ソーシャルメディアを使えば、自然と「口コミ」が生まれて商品が売れるはず──。
ソーシャルメディアの発達、浸透により、そんな「口コミ幻想」が生まれているが、「口コミ」の効果に期待してプロモーションに取り組んだものの思った以上に人手も予算もかかり、さらに思うように話題をつくれなかったという話もある。さらに、最近は企業が恣意(しい)的に起こす口コミを「ステルス・マーケティング」(通称「ステマ」。消費者に宣伝だと気付かれないように密かに宣伝を行うこと)が問題視されている。

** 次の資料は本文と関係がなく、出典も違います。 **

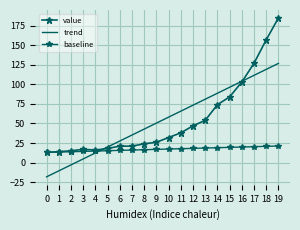

How many values in the trend series exceed 58?

10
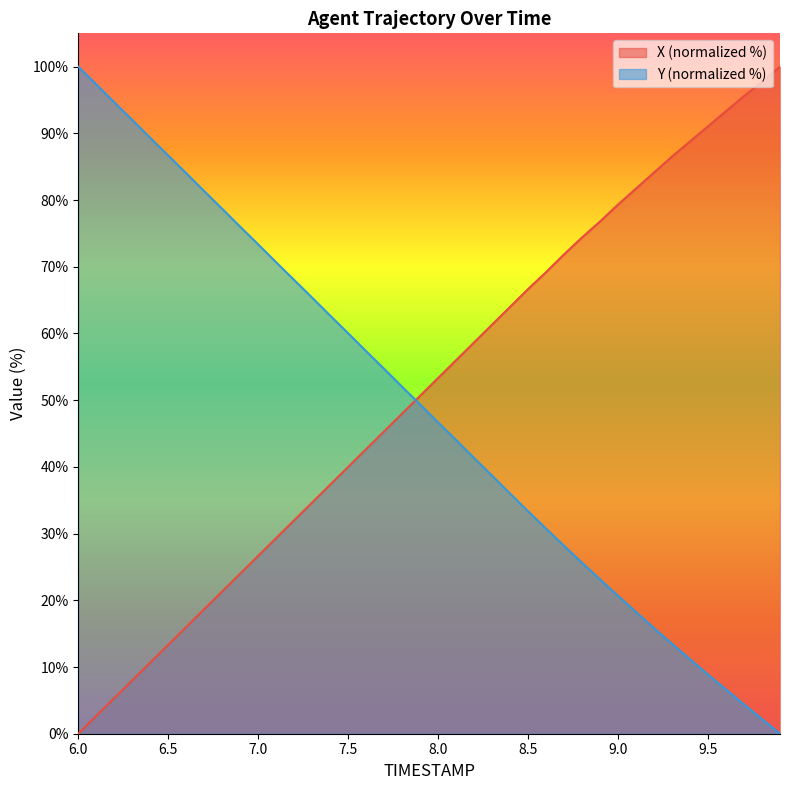

What is the difference between the highest and lowest values at 8.3?

22.7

そこで、「口コミ」に関わる実務家としてアイランドの粟飯原理咲氏、トーチライトの矢吹岳史氏および、研究家としては国立情報学研究所・鈴木努氏の3名に、「どうすれば口コミを起こすことができるのか」「今後ソーシャルメディアはどう変わるのか」議論してもらった。

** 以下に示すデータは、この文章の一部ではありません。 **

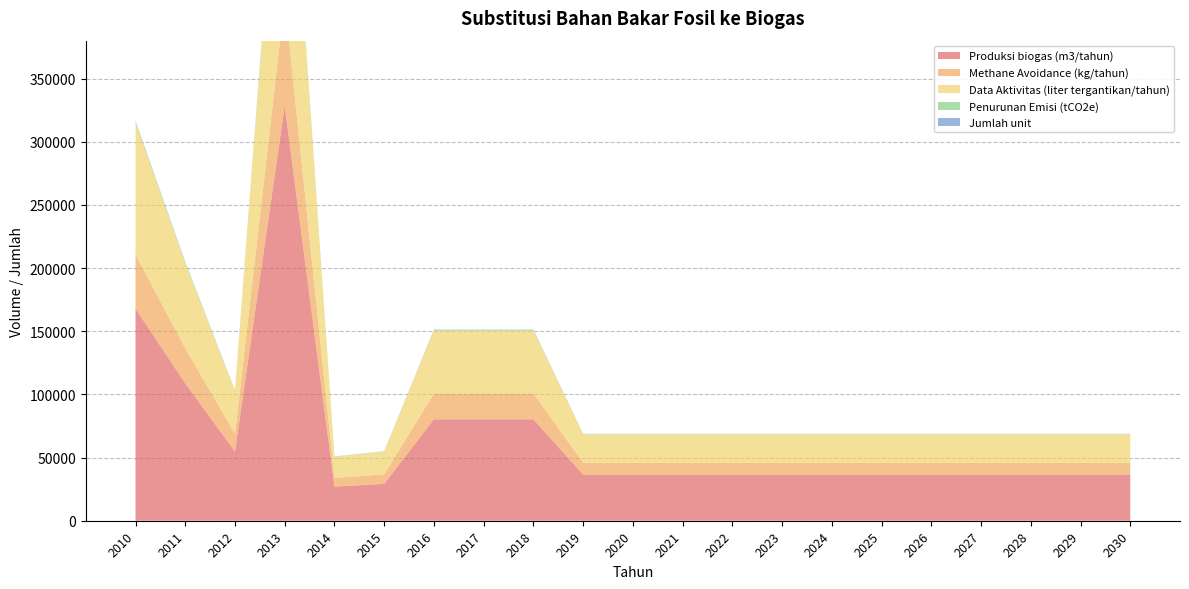

Reading left to right, transcribe all the data shown in this chart.

Produksi biogas (m3/tahun): 167900.0	108770.0	54750.0	328500.0	27010.0	29200.0	80300.0	80300.0	80300.0	36500.0	36500.0	36500.0	36500.0	36500.0	36500.0	36500.0	36500.0	36500.0	36500.0	36500.0	36500.0
Methane Avoidance (kg/tahun): 42780.0	27714.0	13950.0	83700.0	6882.0	7440.0	20460.0	20460.0	20460.0	9300.0	9300.0	9300.0	9300.0	9300.0	9300.0	9300.0	9300.0	9300.0	9300.0	9300.0	9300.0
Data Aktivitas (liter tergantikan/tahun): 104098.0	67437.4	33945.0	203670.0	16746.2	18104.0	49786.0	49786.0	49786.0	22630.0	22630.0	22630.0	22630.0	22630.0	22630.0	22630.0	22630.0	22630.0	22630.0	22630.0	22630.0
Penurunan Emisi (tCO2e): 1167.0	756.0	380.5	2283.2	187.7	202.9	558.1	558.1	558.1	253.7	253.7	253.7	253.7	253.7	253.7	253.7	253.7	253.7	253.7	253.7	253.7
Jumlah unit: 460.0	298.0	150.0	900.0	74.0	80.0	220.0	220.0	220.0	100.0	100.0	100.0	100.0	100.0	100.0	100.0	100.0	100.0	100.0	100.0	100.0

アドタイでは、ソーシャルメディアによって話題を拡散することが果たして商品購入につながるのかという部分などを紹介。「どうすれば口コミを起こすことができるのか」は、現在発売中の「宣伝会議2012年7月1日号」マーケティング最先端会議をご覧ください。
ソーシャルメディアを使い分けるユーザーたちを理解し
企業も使い分けることが必要
矢吹 最近、フェイスブックの普及でソーシャルメディアでも実名で語る傾向が強くなってきたので、口コミの質は高まっています。フェイスブックでは、勤めている会社名を明らかにしている場合が多いので、友人たちに支持されやすい内容を書きます。逆にツイッターだと周りの目を気にせずに書く人も多い。一方、ブログメディアだと、濃い内容を書かなければ評価されません。いずれにしても、思いついたことをそのまま書くことはないですね。
粟飯原 昨年、実験的に当社が運営している食品通販でとりよせた商品の感想を紹介する「おとりよせネット」のレビューを、フェイスブックやツイッターと連携させてみました。すると、ユーザーから「おとりよせネットという客観的な場では冷静に書くが、同じ内容がフェイスブックにも書き込まれるのは違和感がある」という意外な意見が寄せられました。フェイスブックで冷静な分析や丁寧な説明をすると、商品の宣伝だと思われてしまうというのです。フェイスブックやツイッターでは逆に「うまーい」「食べたよ〜」という情報が求められます。
矢吹 ライトな情報ですね。
粟飯原 スペックや味についての細かい批評は必要とされません。ここを企業が使い分けられるといいなと思います。
矢吹 そうですね。通常、ブログのほうが深い内容を書くので、フェイスブックやツイッターでは軽く読みやすいように書きます。いわゆる、告知をして、濃い内容を書いてあるブログに誘導するといった考え方が最近増えていますね。
粟飯原 気軽なフェイスブックやツイッターで拡散し、濃い内容は口コミサイトやブログメディアで書くというように相互補完し、そこにオウンドメディアがある設計ができるとおもしろいですよね。
鈴木 最近は、ユーザーも口コミを評価する目が養われていますよね。口コミがいわゆる〝ステマ〞なのか、本当に目利きの人が書いたものなのか判別できるようになり、踊らされなくなりました。
ソーシャルメディアは認知媒体
知っているもののほうが、知らないものより好きになりやすい
矢吹 ユーザーもある程度、欲しい情報がどのサイトにあるか分かるようになってきていますしね。たとえば家電の場合、友人、知人からの情報でまず気付き、最終的に買うときは「価格.com」に行くプロセスですね。
鈴木 ソーシャルメディアで存在を認知するということですね。社会心理学では、知っているものは知らないものより好きになりやすいという傾向があります。
粟飯原 「おとりよせネット」のユーザーアンケートでは、商品購入の決め手が、「複数の情報源で紹介されていたこと」と答えた人が、2012年は2011年の倍になっています。複数ソースで口コミを見て、最後に「価格.com」のように客観的に分析されたレビューサイトを見て、購入後は使用者のブログを見るという流れになっています。今後は、「絵の口コミ」がどうなるか気になりますね。米SteelHouseによる5月の調査では、SNSのコンテンツをきっかけに商品を購入する割合は、Pinterestがフェイスブックの2倍ということが分かりました。
矢吹 テキストだけでは厳しいですよね。
粟飯原 むしろ、ビジュアルだけで購入を促せるのがおもしろいと思っています。ビジュアルでの広がりを想定し3月に発売した「ザクとうふ」のような商品もありますし、今後はフォトジェニックかどうかという観点の商品開発もおもしろいと思います。